| EXERCISE |
Copy the listing exactly as given. Omit every picture.

| SOURCE RECORDS |
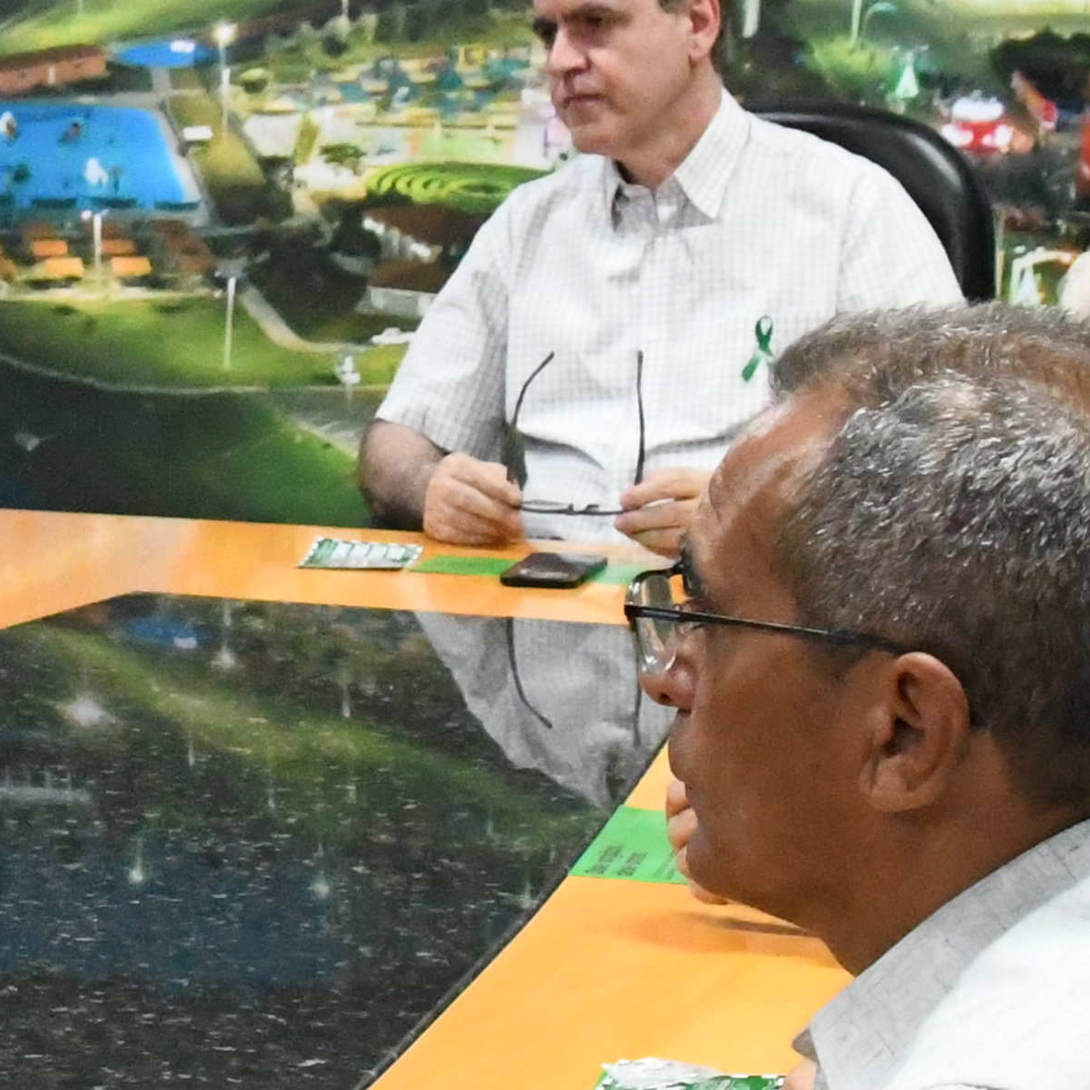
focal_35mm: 131
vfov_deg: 13.3
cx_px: 12
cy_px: 468
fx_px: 4667
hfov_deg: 13.2
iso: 10000
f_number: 6.3
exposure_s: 1/250
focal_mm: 22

| ANSWER TO THIS EXERCISE |
focal_35mm: 131
vfov_deg: 13.3
cx_px: 12
cy_px: 468
fx_px: 4667
hfov_deg: 13.2
iso: 10000
f_number: 6.3
exposure_s: 1/250
focal_mm: 22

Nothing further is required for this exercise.